He said the government has built many infrastructures and is thinking of building an expressway as alternative to single-road Dhaka-Chattogram highway.

Reza Md Shehab Uddin Sharawardi, vice-president of the Bangladesh Supply Chain Management Society, said there is only one road that connects Dhaka with the Chattogram port and the reliance on a single road is risky.

“We need more ports to meet higher export and import within a short time. These play a vital role in reducing lead time of exports,” he said, adding Bangladesh needs to emphasise on building human capital.

Bangladesh’s export lead time is 90 to 120 days, opposed to 19-45 days in Sri Lanka, 40-50 days in China, and 50-70 days in India, according to the inception of the study.

Rubana Huq, president of the Bangladesh Garment Manufacturers and Exporters Association (BGMEA), said supply chain management and resilience needs in all sectors, not only in the garment sector.

Moreover, the garment sector has taken many steps in the last few years. However, small and medium companies are at risk. “So, they should be taken into account,” she added.

Md Mohsin, additional secretary of the disaster management and relief ministry, said Bangladesh has been successful to reduce life-loss in natural disasters. However, economic loss is still a subject of thinking, he said.

Md Nurul Amin, secretary of the Planning Division, said the country is developing its own resilience system to tackle natural disasters.

“In supply chain management, we are trying to ensure more infrastructures,” he said, adding the government has built Payra port, which is very developed.

The government is expanding the capacity of the Hazrat Shahjalal International Airport.
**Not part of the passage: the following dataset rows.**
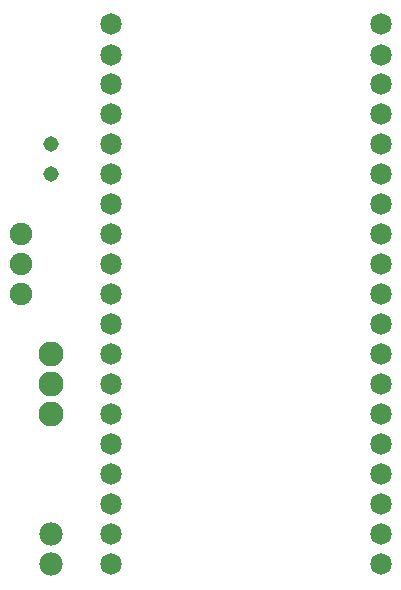
<source format=gbl>
G04 MADE WITH FRITZING*
G04 WWW.FRITZING.ORG*
G04 DOUBLE SIDED*
G04 HOLES PLATED*
G04 CONTOUR ON CENTER OF CONTOUR VECTOR*
%ASAXBY*%
%FSLAX23Y23*%
%MOIN*%
%OFA0B0*%
%SFA1.0B1.0*%
%ADD10C,0.083307*%
%ADD11C,0.078000*%
%ADD12C,0.071858*%
%ADD13C,0.051496*%
%ADD14C,0.075000*%
%LNCOPPER0*%
G90*
G70*
G54D10*
X238Y836D03*
X238Y736D03*
X238Y636D03*
G54D11*
X238Y236D03*
X238Y136D03*
G54D12*
X438Y1936D03*
X438Y1835D03*
X438Y1736D03*
X438Y1636D03*
X438Y1536D03*
X438Y1436D03*
X438Y1336D03*
X438Y1236D03*
X438Y1136D03*
X438Y1036D03*
X438Y936D03*
X438Y836D03*
X438Y736D03*
X438Y636D03*
X438Y536D03*
X438Y436D03*
X438Y337D03*
X438Y236D03*
X438Y136D03*
X1338Y136D03*
X1338Y236D03*
X1338Y337D03*
X1338Y436D03*
X1338Y536D03*
X1338Y636D03*
X1338Y736D03*
X1338Y836D03*
X1338Y936D03*
X1338Y1036D03*
X1338Y1136D03*
X1338Y1236D03*
X1338Y1336D03*
X1338Y1436D03*
X1338Y1536D03*
X1338Y1636D03*
X1338Y1736D03*
X1338Y1835D03*
X1338Y1936D03*
G54D13*
X238Y1536D03*
X238Y1436D03*
G54D14*
X138Y1236D03*
X138Y1136D03*
X138Y1036D03*
G04 End of Copper0*
M02*
</source>
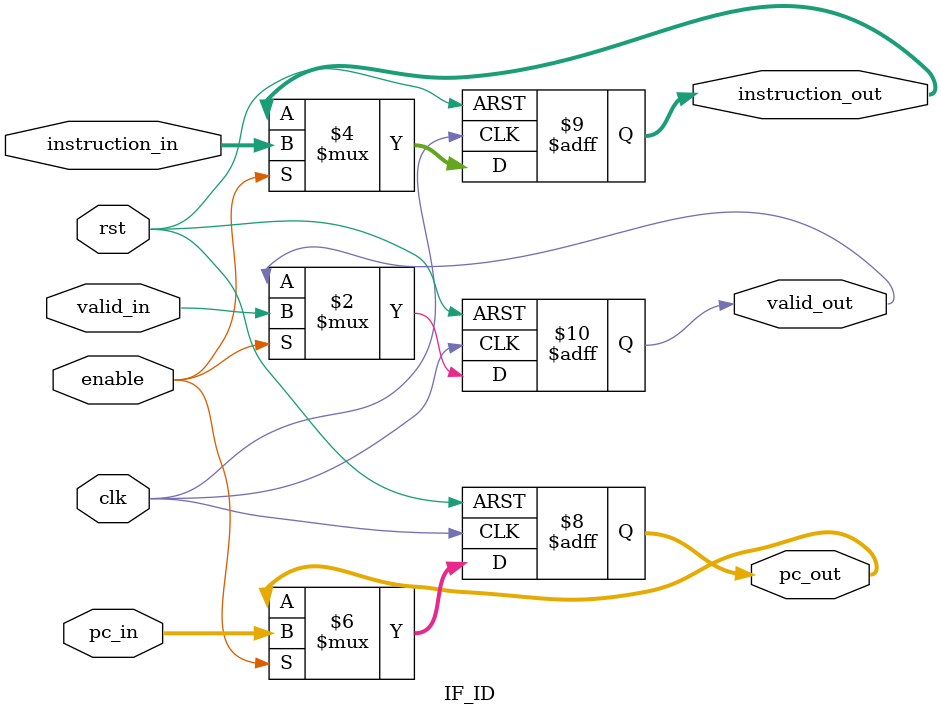
<source format=v>
`timescale 1ns/1ps
`default_nettype none

module IF_ID(
    input wire clk,
    input wire rst,
    input wire [31:0] pc_in,
    input wire [31:0] instruction_in,
    input wire enable,                 // INDUSTRY STANDARD: Enable signal for stalls
    input wire valid_in,
    output reg [31:0] pc_out,
    output reg [31:0] instruction_out,
    output reg valid_out
);

always @(posedge clk or posedge rst) begin
    if (rst) begin
        pc_out <= 32'b0;
        instruction_out <= 32'b0;
        valid_out <= 1'b0;
    end else if (enable) begin
        pc_out <= pc_in;
        instruction_out <= instruction_in;
        valid_out <= valid_in;
    end
    // else hold all values (stalled)
end

endmodule
</source>
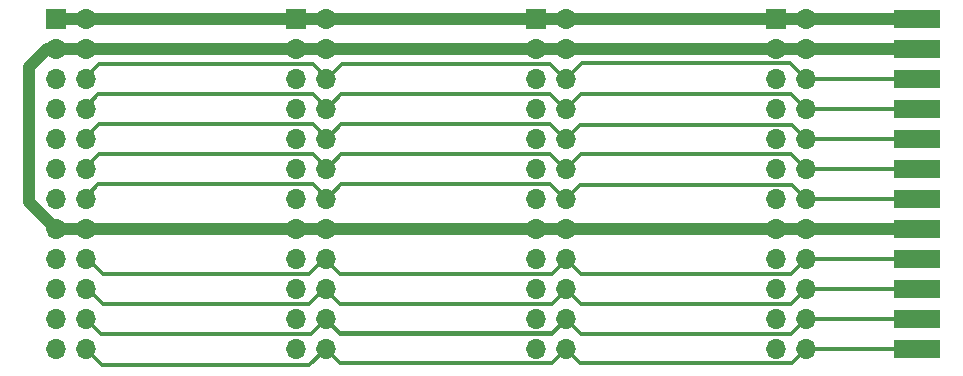
<source format=gbl>
%TF.GenerationSoftware,KiCad,Pcbnew,9.0.0-9.0.0-2~ubuntu24.04.1*%
%TF.CreationDate,2025-03-07T10:49:14+01:00*%
%TF.ProjectId,BackPlane,4261636b-506c-4616-9e65-2e6b69636164,rev?*%
%TF.SameCoordinates,Original*%
%TF.FileFunction,Copper,L2,Bot*%
%TF.FilePolarity,Positive*%
%FSLAX46Y46*%
G04 Gerber Fmt 4.6, Leading zero omitted, Abs format (unit mm)*
G04 Created by KiCad (PCBNEW 9.0.0-9.0.0-2~ubuntu24.04.1) date 2025-03-07 10:49:14*
%MOMM*%
%LPD*%
G01*
G04 APERTURE LIST*
%TA.AperFunction,SMDPad,CuDef*%
%ADD10R,4.000000X1.500000*%
%TD*%
%TA.AperFunction,ComponentPad*%
%ADD11R,1.700000X1.700000*%
%TD*%
%TA.AperFunction,ComponentPad*%
%ADD12O,1.700000X1.700000*%
%TD*%
%TA.AperFunction,Conductor*%
%ADD13C,0.300000*%
%TD*%
%TA.AperFunction,Conductor*%
%ADD14C,1.000000*%
%TD*%
G04 APERTURE END LIST*
D10*
X136390000Y-55880000D03*
X136390000Y-58420000D03*
X136390000Y-60960000D03*
X136390000Y-63500000D03*
X136390000Y-66040000D03*
X136390000Y-68580000D03*
X136390000Y-71120000D03*
X136390000Y-73660000D03*
X136390000Y-76200000D03*
X136390000Y-78740000D03*
X136390000Y-81280000D03*
X136390000Y-83820000D03*
D11*
X124460000Y-55880000D03*
D12*
X127000000Y-55880000D03*
X124460000Y-58420000D03*
X127000000Y-58420000D03*
X124460000Y-60960000D03*
X127000000Y-60960000D03*
X124460000Y-63500000D03*
X127000000Y-63500000D03*
X124460000Y-66040000D03*
X127000000Y-66040000D03*
X124460000Y-68580000D03*
X127000000Y-68580000D03*
X124460000Y-71120000D03*
X127000000Y-71120000D03*
X124460000Y-73660000D03*
X127000000Y-73660000D03*
X124460000Y-76200000D03*
X127000000Y-76200000D03*
X124460000Y-78740000D03*
X127000000Y-78740000D03*
X124460000Y-81280000D03*
X127000000Y-81280000D03*
X124460000Y-83820000D03*
X127000000Y-83820000D03*
D11*
X63500000Y-55880000D03*
D12*
X66040000Y-55880000D03*
X63500000Y-58420000D03*
X66040000Y-58420000D03*
X63500000Y-60960000D03*
X66040000Y-60960000D03*
X63500000Y-63500000D03*
X66040000Y-63500000D03*
X63500000Y-66040000D03*
X66040000Y-66040000D03*
X63500000Y-68580000D03*
X66040000Y-68580000D03*
X63500000Y-71120000D03*
X66040000Y-71120000D03*
X63500000Y-73660000D03*
X66040000Y-73660000D03*
X63500000Y-76200000D03*
X66040000Y-76200000D03*
X63500000Y-78740000D03*
X66040000Y-78740000D03*
X63500000Y-81280000D03*
X66040000Y-81280000D03*
X63500000Y-83820000D03*
X66040000Y-83820000D03*
D11*
X104140000Y-55880000D03*
D12*
X106680000Y-55880000D03*
X104140000Y-58420000D03*
X106680000Y-58420000D03*
X104140000Y-60960000D03*
X106680000Y-60960000D03*
X104140000Y-63500000D03*
X106680000Y-63500000D03*
X104140000Y-66040000D03*
X106680000Y-66040000D03*
X104140000Y-68580000D03*
X106680000Y-68580000D03*
X104140000Y-71120000D03*
X106680000Y-71120000D03*
X104140000Y-73660000D03*
X106680000Y-73660000D03*
X104140000Y-76200000D03*
X106680000Y-76200000D03*
X104140000Y-78740000D03*
X106680000Y-78740000D03*
X104140000Y-81280000D03*
X106680000Y-81280000D03*
X104140000Y-83820000D03*
X106680000Y-83820000D03*
D11*
X83820000Y-55880000D03*
D12*
X86360000Y-55880000D03*
X83820000Y-58420000D03*
X86360000Y-58420000D03*
X83820000Y-60960000D03*
X86360000Y-60960000D03*
X83820000Y-63500000D03*
X86360000Y-63500000D03*
X83820000Y-66040000D03*
X86360000Y-66040000D03*
X83820000Y-68580000D03*
X86360000Y-68580000D03*
X83820000Y-71120000D03*
X86360000Y-71120000D03*
X83820000Y-73660000D03*
X86360000Y-73660000D03*
X83820000Y-76200000D03*
X86360000Y-76200000D03*
X83820000Y-78740000D03*
X86360000Y-78740000D03*
X83820000Y-81280000D03*
X86360000Y-81280000D03*
X83820000Y-83820000D03*
X86360000Y-83820000D03*
D13*
X106680000Y-71189000D02*
X105361000Y-69870000D01*
X105361000Y-69870000D02*
X87679000Y-69870000D01*
X87679000Y-69870000D02*
X86360000Y-71189000D01*
X106680000Y-68649000D02*
X105361000Y-67330000D01*
X105361000Y-67330000D02*
X87679000Y-67330000D01*
X87679000Y-67330000D02*
X86360000Y-68649000D01*
X106680000Y-66109000D02*
X105361000Y-64790000D01*
X105361000Y-64790000D02*
X87679000Y-64790000D01*
X87679000Y-64790000D02*
X86360000Y-66109000D01*
X106680000Y-63569000D02*
X105361000Y-62250000D01*
X105361000Y-62250000D02*
X87679000Y-62250000D01*
X87679000Y-62250000D02*
X86360000Y-63569000D01*
X86360000Y-63315000D02*
X85295000Y-62250000D01*
X85295000Y-62250000D02*
X67105000Y-62250000D01*
X67105000Y-62250000D02*
X66040000Y-63315000D01*
X86360000Y-70935000D02*
X85295000Y-69870000D01*
X85295000Y-69870000D02*
X67105000Y-69870000D01*
X67105000Y-69870000D02*
X66040000Y-70935000D01*
X87561000Y-77470000D02*
X86360000Y-76269000D01*
X67495000Y-77470000D02*
X66040000Y-76015000D01*
X125730000Y-77470000D02*
X107950000Y-77470000D01*
X106680000Y-76269000D02*
X105479000Y-77470000D01*
X127000000Y-76200000D02*
X125730000Y-77470000D01*
X86360000Y-76015000D02*
X84905000Y-77470000D01*
X107950000Y-77470000D02*
X106680000Y-76200000D01*
X84905000Y-77470000D02*
X67495000Y-77470000D01*
X135890000Y-76200000D02*
X127000000Y-76200000D01*
X105479000Y-77470000D02*
X87561000Y-77470000D01*
D14*
X61214000Y-59944000D02*
X61214000Y-71374000D01*
X63500000Y-58420000D02*
X62738000Y-58420000D01*
X61214000Y-71374000D02*
X63500000Y-73660000D01*
X135890000Y-58420000D02*
X63500000Y-58420000D01*
X135890000Y-73660000D02*
X63500000Y-73660000D01*
X62738000Y-58420000D02*
X61214000Y-59944000D01*
D13*
X84963000Y-85217000D02*
X67437000Y-85217000D01*
X67437000Y-85217000D02*
X66040000Y-83820000D01*
X125799000Y-85021000D02*
X107881000Y-85021000D01*
X135890000Y-83820000D02*
X127000000Y-83820000D01*
X87561000Y-85021000D02*
X86360000Y-83820000D01*
X106680000Y-83820000D02*
X105479000Y-85021000D01*
X86360000Y-83820000D02*
X84963000Y-85217000D01*
X127000000Y-83820000D02*
X125799000Y-85021000D01*
X107881000Y-85021000D02*
X106680000Y-83820000D01*
X105479000Y-85021000D02*
X87561000Y-85021000D01*
X127000000Y-68580000D02*
X125730000Y-67310000D01*
X67125000Y-67310000D02*
X66040000Y-68395000D01*
X135890000Y-68580000D02*
X127000000Y-68580000D01*
X107950000Y-67310000D02*
X106680000Y-68580000D01*
X85275000Y-67310000D02*
X67125000Y-67310000D01*
X125730000Y-67310000D02*
X107950000Y-67310000D01*
X86360000Y-68395000D02*
X85275000Y-67310000D01*
X86360000Y-65855000D02*
X85275000Y-64770000D01*
X127000000Y-66040000D02*
X125799000Y-64839000D01*
X125799000Y-64839000D02*
X107881000Y-64839000D01*
X85275000Y-64770000D02*
X67125000Y-64770000D01*
X67125000Y-64770000D02*
X66040000Y-65855000D01*
X107881000Y-64839000D02*
X106680000Y-66040000D01*
X135890000Y-66040000D02*
X127000000Y-66040000D01*
D14*
X63500000Y-55880000D02*
X135890000Y-55880000D01*
D13*
X85090000Y-82550000D02*
X86360000Y-81280000D01*
X105479000Y-82481000D02*
X106680000Y-81280000D01*
X105479000Y-82550000D02*
X106680000Y-81349000D01*
X107950000Y-82550000D02*
X125730000Y-82550000D01*
X67310000Y-82550000D02*
X85090000Y-82550000D01*
X125730000Y-82550000D02*
X127000000Y-81280000D01*
X135890000Y-81280000D02*
X127000000Y-81280000D01*
X87561000Y-82481000D02*
X105479000Y-82481000D01*
X86360000Y-81280000D02*
X87561000Y-82481000D01*
X106680000Y-81280000D02*
X107950000Y-82550000D01*
X87561000Y-82550000D02*
X105479000Y-82550000D01*
X66040000Y-81280000D02*
X67310000Y-82550000D01*
X86360000Y-81349000D02*
X87561000Y-82550000D01*
X125799000Y-69919000D02*
X107881000Y-69919000D01*
X127000000Y-71120000D02*
X125799000Y-69919000D01*
X107881000Y-69919000D02*
X106680000Y-71120000D01*
X135890000Y-71120000D02*
X127000000Y-71120000D01*
X106680000Y-78809000D02*
X105479000Y-80010000D01*
X107950000Y-80010000D02*
X106680000Y-78740000D01*
X86360000Y-78555000D02*
X84905000Y-80010000D01*
X127000000Y-78740000D02*
X125730000Y-80010000D01*
X87561000Y-80010000D02*
X86360000Y-78809000D01*
X67495000Y-80010000D02*
X66040000Y-78555000D01*
X135890000Y-78740000D02*
X127000000Y-78740000D01*
X125730000Y-80010000D02*
X107950000Y-80010000D01*
X84905000Y-80010000D02*
X67495000Y-80010000D01*
X105479000Y-80010000D02*
X87561000Y-80010000D01*
X106680000Y-61029000D02*
X105341000Y-59690000D01*
X67125000Y-59690000D02*
X66040000Y-60775000D01*
X85275000Y-59690000D02*
X67125000Y-59690000D01*
X87699000Y-59690000D02*
X86360000Y-61029000D01*
X105341000Y-59690000D02*
X87699000Y-59690000D01*
X108019000Y-59621000D02*
X106680000Y-60960000D01*
X125661000Y-59621000D02*
X108019000Y-59621000D01*
X135890000Y-60960000D02*
X127000000Y-60960000D01*
X86360000Y-60775000D02*
X85275000Y-59690000D01*
X127000000Y-60960000D02*
X125661000Y-59621000D01*
X107950000Y-62230000D02*
X106680000Y-63500000D01*
X135890000Y-63500000D02*
X127000000Y-63500000D01*
X125730000Y-62230000D02*
X107950000Y-62230000D01*
X127000000Y-63500000D02*
X125730000Y-62230000D01*
M02*

</source>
A new airport will also be built.

Md Khalilur Rahman Khan, chief of the planning division, said investment, modern technology, institutional capacity, human capital and coordination among all government divisions are necessary to have a sustainable resilience.

The study should recommend a guideline and a monitoring system, he said.Mohammad Khorshed A Khastagir, director general of the foreign affairs ministry, Md Khurshid Alam, assistant representative of the UNDP Bangladesh, and Asif Ibrahim, a director of the BGMEA, took part in the discussion.

Nurun Nahar, deputy chief of the programming division and project director of the NRP, also spoke.